- **What you need to do**:
[A] From the book listings, set down the part between "No matter how" and "5 Too Late?", inclusive, word for word.
[B] Extend the book listings, picking up right after their final sentence.

Working With Alienated Children and Families: A Clinical Guidebook
Amy J. L. Baker, S. Richard Sauber | English, 2012
This edited volume is written by and for mental health professionals who work directly with alienated children and their parents. The chapters are written by leaders in the field, all of whom know how vexing parental alienation can be for mental health professionals.
No matter how the professional intersects with families affected by alienation, be it through individual treatment, reunification therapy, a school setting, or support groups, he or she needs to consider how to make proper assessments, how to guard against bias, and when and how to involve the court system, among other challenges.
The cutting edge clinical interventions presented in this book will help professionals answer these questions and help them to help their clients. The authors present a range of clinical options such as parent education, psycho-educational programs for children, and reunification programs for children and parents that make this volume a useful reference and practical guide.
Is 5 Too Late?
Rev. Gail L. Rocke | English, 2010
The author said, “I tell the true story of how I came to adopt four children from four different ethnicities. … The book is a step-by-step narration of all significant events relating to the adoption portion of my life.” The main purpose of the book is to make readers aware of the devastating effects that any child’s early childhood experiences can have on him or her. The book considers whether a child is “salvageable” at the age of five years, after experiencing years of neglect, abuse, and trauma after trauma. The author points out how inadequate are the resources available to adoptive families. She brings the readers through her own difficulties, including her divorce, her alcoholism, her suicidality, and, finally, her spiritual awakening.

Stored data
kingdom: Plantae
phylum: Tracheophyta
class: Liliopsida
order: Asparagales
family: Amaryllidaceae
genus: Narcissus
* * *
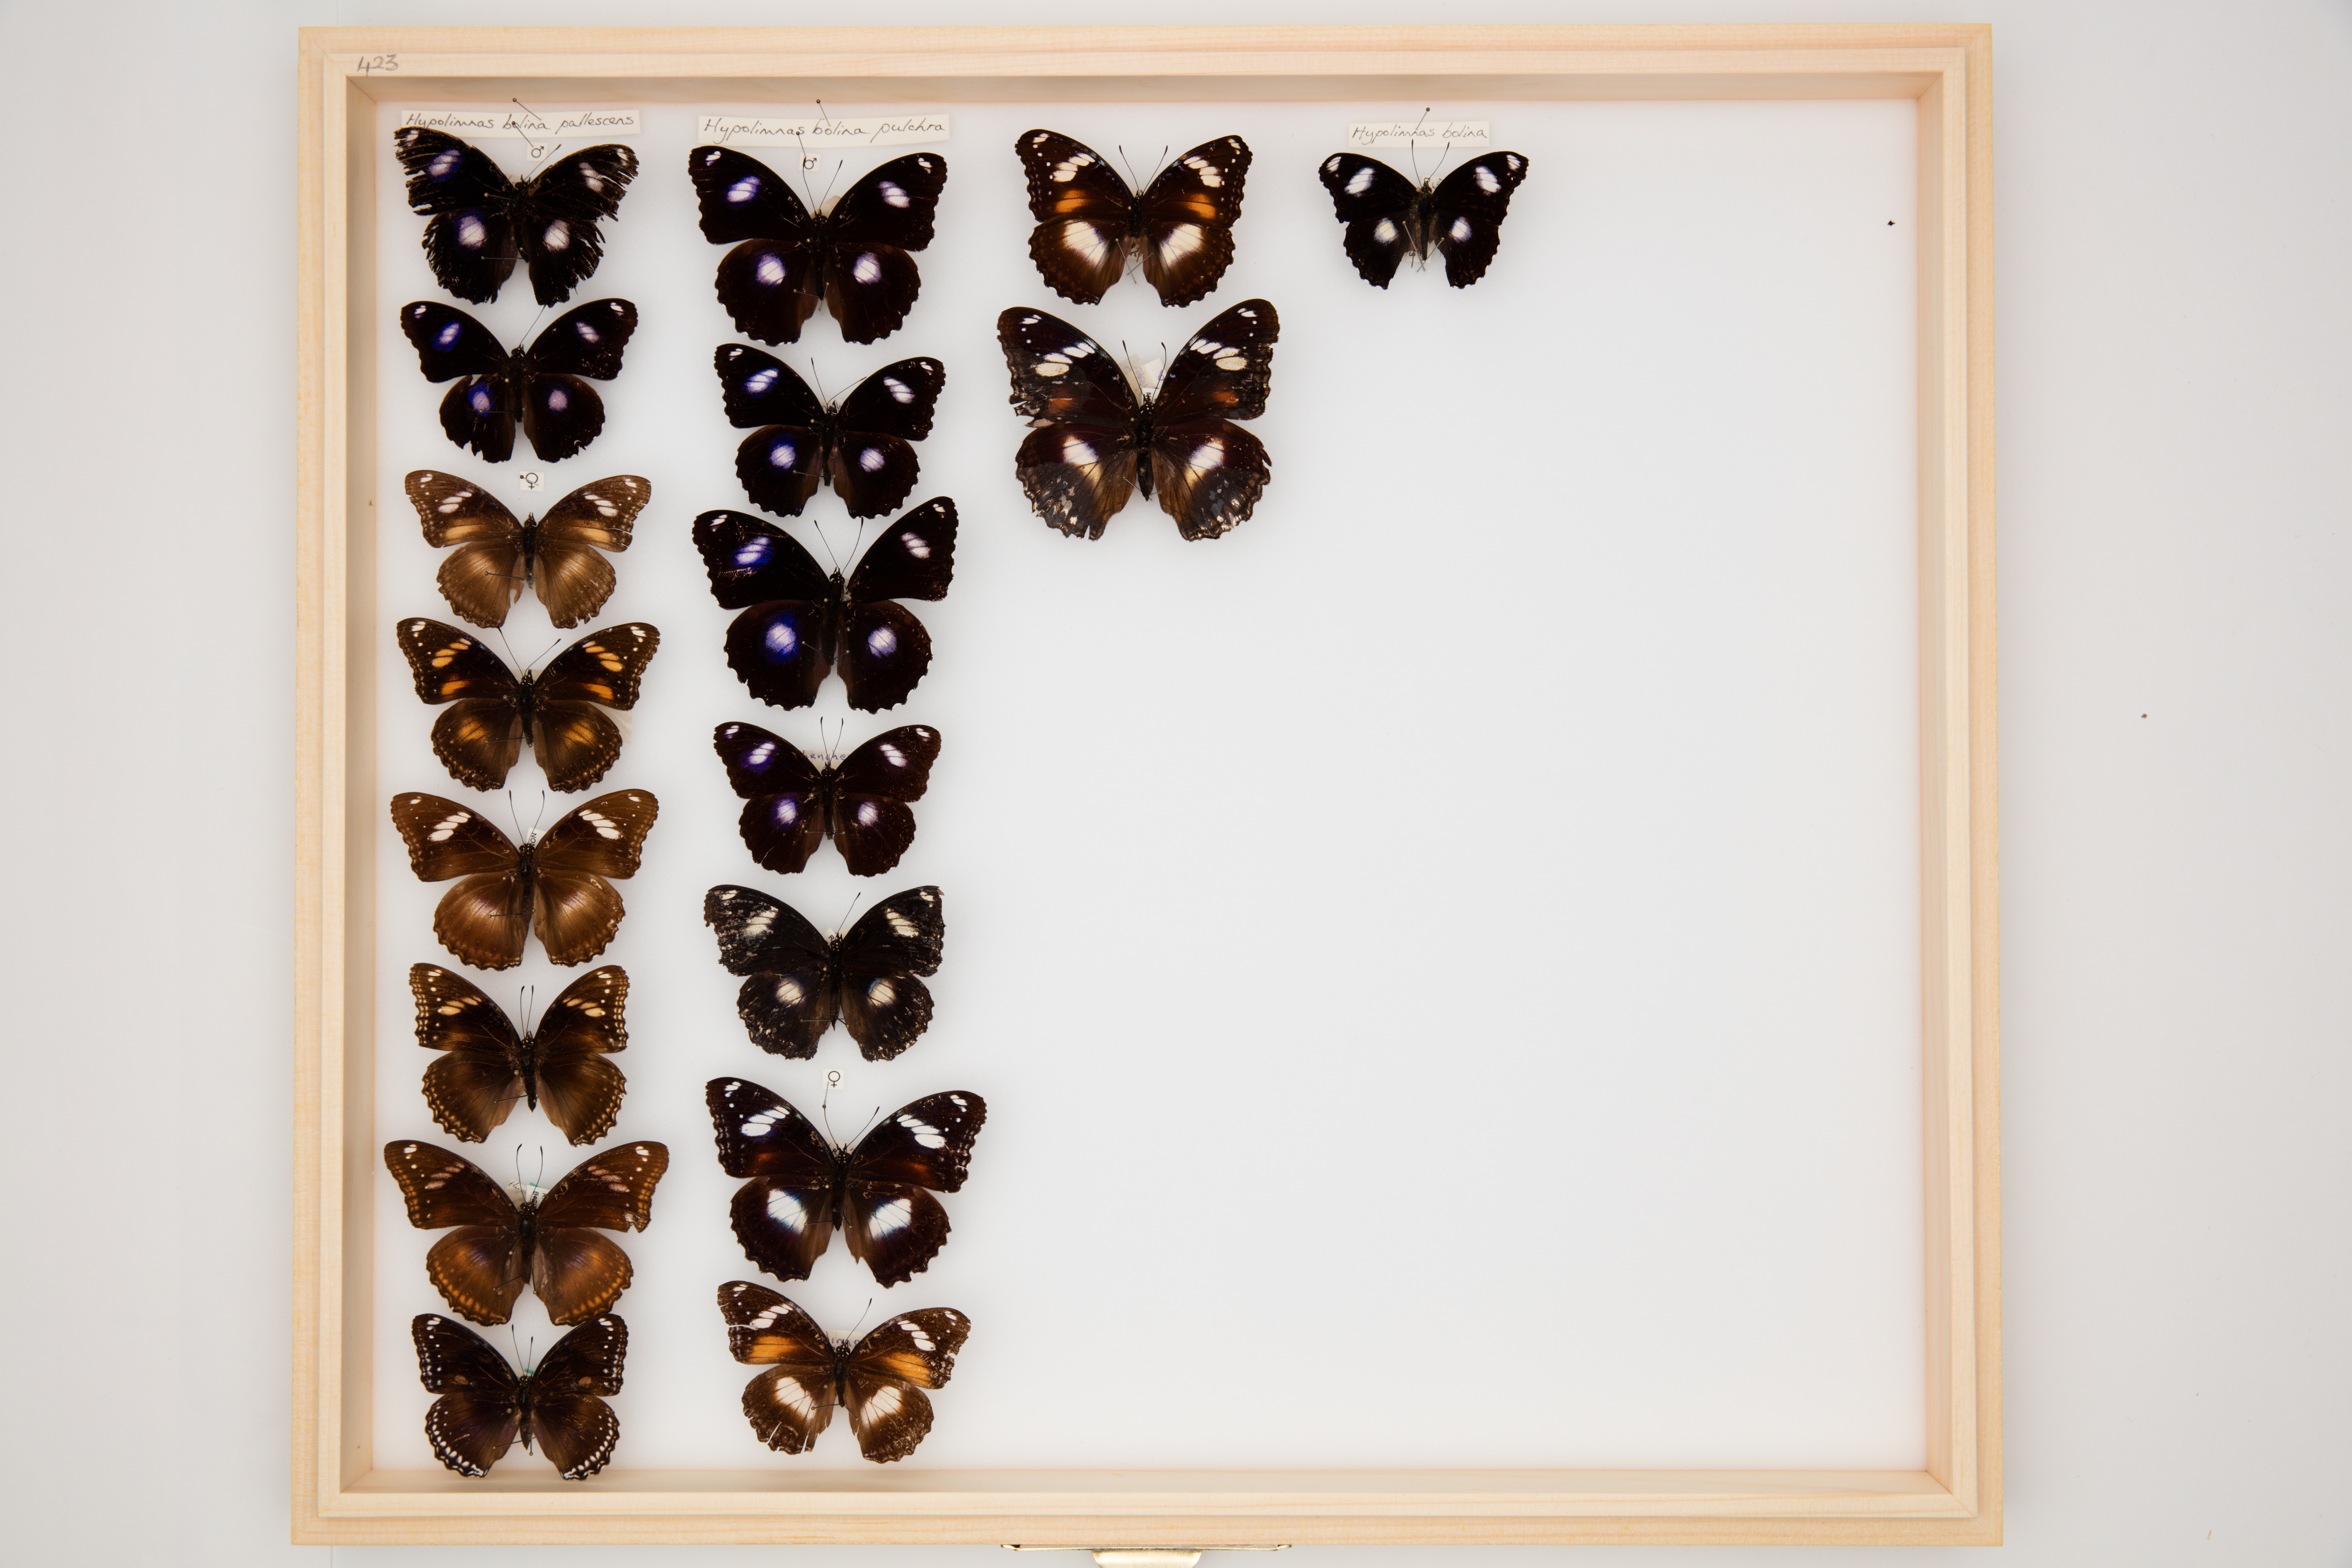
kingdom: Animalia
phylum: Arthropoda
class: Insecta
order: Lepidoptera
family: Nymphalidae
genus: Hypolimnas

- **Results for each task**:
[A]
No matter how the professional intersects with families affected by alienation, be it through individual treatment, reunification therapy, a school setting, or support groups, he or she needs to consider how to make proper assessments, how to guard against bias, and when and how to involve the court system, among other challenges.
The cutting edge clinical interventions presented in this book will help professionals answer these questions and help them to help their clients. The authors present a range of clinical options such as parent education, psycho-educational programs for children, and reunification programs for children and parents that make this volume a useful reference and practical guide.
Is 5 Too Late?

[B]
Freedom of Mind: Helping Loved Ones Leave Controlling People, Cults, and Beliefs
Steven Hassan | English, 2012
In the post 911 world, people are more susceptible than ever to charismatic figures who offer simple, black v. white, us v. them, good v. evil, formulaic solutions. The rise of the Internet; increasingly sophisticated knowledge about how to influence and manipulate others; and the growing vulnerabilities of people across the planet—make for a dangerous, potentially devastating combination. Steven Hassan’s new book Freedom of Mind provides the knowledge and awareness needed to help yourself and loved ones avoid or escape from such dangerous people and situations. The Internet is now the primary vehicle for recruitment and indoctrination. It is also a means for spreading sophisticated information about social psychology, hypnosis, and other techniques of social control, which are being used—in ways both effective and dangerous—by “influence professionals.” Meanwhile, people are becoming increasingly vulnerable. Freedom of Mind provides help for yourself, a loved one, or a friend.
Parental Alienation 911 Workbook
Jill Egizii, Judge Michele Lowrance | English, 2012
This product is ideal for anyone who wants to understand the facts about parental alienation. In particular this product is geared toward arming parents who wonder if they are experiencing alienation with all the information they need to make the best of a difficult, potentially inflammatory situation.